Our regular Friday roundup of research abstracts that have not already appeared on the website.
Mayo Clin Proc. 2011 Sep;86(9):907-11.
The science of fibromyalgia.
Clauw DJ, Arnold LM, McCarberg BH; FibroCollaborative.
Department of Anesthesiology, University of Michigan, Ann Arbor, MI 48106, USA. dclauw@med.umich.edu
Abstract
Fibromyalgia (FM) is a common chronic widespread pain disorder. Our understanding of FM has increased substantially in recent years with extensive research suggesting a neurogenic origin for the most prominent symptom of FM, chronic widespread pain.
Neurochemical imbalances in the central nervous system are associated with central amplification of pain perception characterized by allodynia (a heightened sensitivity to stimuli that are not normally painful) and hyperalgesia (an increased response to painful stimuli). Despite this increased awareness and understanding, FM remains undiagnosed in an estimated 75% of people with the disorder.
Clinicians could more effectively diagnose and manage FM if they better understood its underlying mechanisms. Fibromyalgia is a disorder of pain processing. Evidence suggests that both the ascending and descending pain pathways operate abnormally, resulting in central amplification of pain signals, analogous to the “volume control setting” being turned up too high. Patients with FM also exhibit changes in the levels of neurotransmitters that cause augmented central nervous system pain processing; levels of several neurotransmitters that facilitate pain transmission are elevated in the cerebrospinal fluid and brain, and levels of several neurotransmitters known to inhibit pain transmission are decreased.
Pharmacological agents that act centrally in ascending and/or descending pain processing pathways, such as medications with approved indications for FM, are effective in many patients with FM as well as other conditions involving central pain amplification. Research is ongoing to determine the role of analogous central nervous system factors in the other cardinal symptoms of FM, such as fatigue, nonrestorative sleep, and cognitive dysfunction.
PMID: 21878603 [PubMed – indexed for MEDLINE] FULL TEXT available on payment of US$11 at the Mayo Clinic Proceedings website.

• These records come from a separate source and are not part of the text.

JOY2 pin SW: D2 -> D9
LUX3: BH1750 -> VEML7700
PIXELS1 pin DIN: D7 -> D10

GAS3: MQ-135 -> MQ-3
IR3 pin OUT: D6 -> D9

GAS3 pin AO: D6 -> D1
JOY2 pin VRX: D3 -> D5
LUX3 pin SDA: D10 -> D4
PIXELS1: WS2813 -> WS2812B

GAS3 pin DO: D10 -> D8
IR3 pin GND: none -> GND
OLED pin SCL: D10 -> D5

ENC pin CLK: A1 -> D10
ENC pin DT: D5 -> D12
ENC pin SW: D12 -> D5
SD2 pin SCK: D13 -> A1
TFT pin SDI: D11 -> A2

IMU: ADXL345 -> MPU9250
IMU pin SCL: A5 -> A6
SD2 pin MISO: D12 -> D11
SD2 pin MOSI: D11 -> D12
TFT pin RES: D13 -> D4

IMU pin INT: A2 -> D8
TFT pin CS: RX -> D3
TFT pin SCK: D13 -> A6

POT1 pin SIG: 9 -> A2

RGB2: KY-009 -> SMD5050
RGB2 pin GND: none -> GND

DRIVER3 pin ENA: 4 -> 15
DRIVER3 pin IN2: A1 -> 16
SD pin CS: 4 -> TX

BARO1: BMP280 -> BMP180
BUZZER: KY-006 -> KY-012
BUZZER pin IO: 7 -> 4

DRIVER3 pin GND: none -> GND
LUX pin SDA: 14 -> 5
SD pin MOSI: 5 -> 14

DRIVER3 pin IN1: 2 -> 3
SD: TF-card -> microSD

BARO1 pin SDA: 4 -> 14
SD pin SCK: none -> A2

BMC Public Health (open access online journal), 27 May 2011, 11:402
The functional status and well being of people with myalgic encephalomyelitis/chronic fatigue syndrome and their carers.
Nacul LC, Lacerda EM, Campion P, Pheby D, Drachler Mde L, Leite JC, Poland F, Howe A, Fayyaz S, Molokhia M.
Department of Nutrition and Public Health Interventions Research, London School of Hygiene and Tropical Medicine, Keppel Street, London, WC1E 7HT, UK. luis.nacul@lshtm.ac.uk
Abstract
BACKGROUND:
Diagnosis of myalgic encephalomyelitis/chronic fatigue syndrome or ME/CFS is largely based on clinical history, and exclusion of identifiable causes of chronic fatigue. Characterization of cases and the impact of interventions have been limited due to clinical heterogeneity and a lack of reliable biomarkers for diagnosis and outcome measures. People with ME/CFS (PWME) often report high levels of disability, which are difficult to measure objectively. The well being of family members and those who care for PWME are also likely to be affected. This study aimed to investigate the functional status and well being of PWME and their lay carers, and to compare them with people with other chronic conditions.
METHODS:
We used a cross sectional design to study 170 people aged between 18 and 64 years with well characterized ME/CFS, and 44 carers, using SF-36 v2™. Mean physical and mental domains scores (scales and component summaries) were calculated and compared internally and externally with reference standards for the general population and for population groups with 10 chronic diseases.
RESULTS:
SF-36 scores in PWME were significantly reduced, especially within the physical domain (mean norm-based Physical Component Summary (PCS) score = 26.8), but also within the mental domain (mean norm-based score for Mental Component Summary (MCS) = 34.1). The lowest and highest scale scores were for “Role-Physical” (mean = 25.4) and “Mental Health” (mean = 36.7) respectively. All scores were in general lower than those for the general population and diseased-specific norms for other diseases. Carers of those with ME/CFS tended to have low scores in relation to population norms, particularly within the mental domain (mean = 45.4).
CONCLUSIONS:
ME/CFS is disabling and has a greater impact on functional status and well being than other chronic diseases such as cancer. The emotional burden of ME/CFS is felt by lay carers as well as by people with ME/CFS. We suggest the use of generic instruments such as SF-36, in combination of other objective outcome measurements, to describe patients and assess treatments.
PMID: 21619607 [PubMed – indexed for MEDLINE]
PMCID: PMC3123211
I wonder what the psycho-lobby will have to say about this.
I suppose we’re all ill because we want to be.
I just love living like a cross between a sloth and a recluse. Why on earth would I want to change – it’s such a marvellous life!!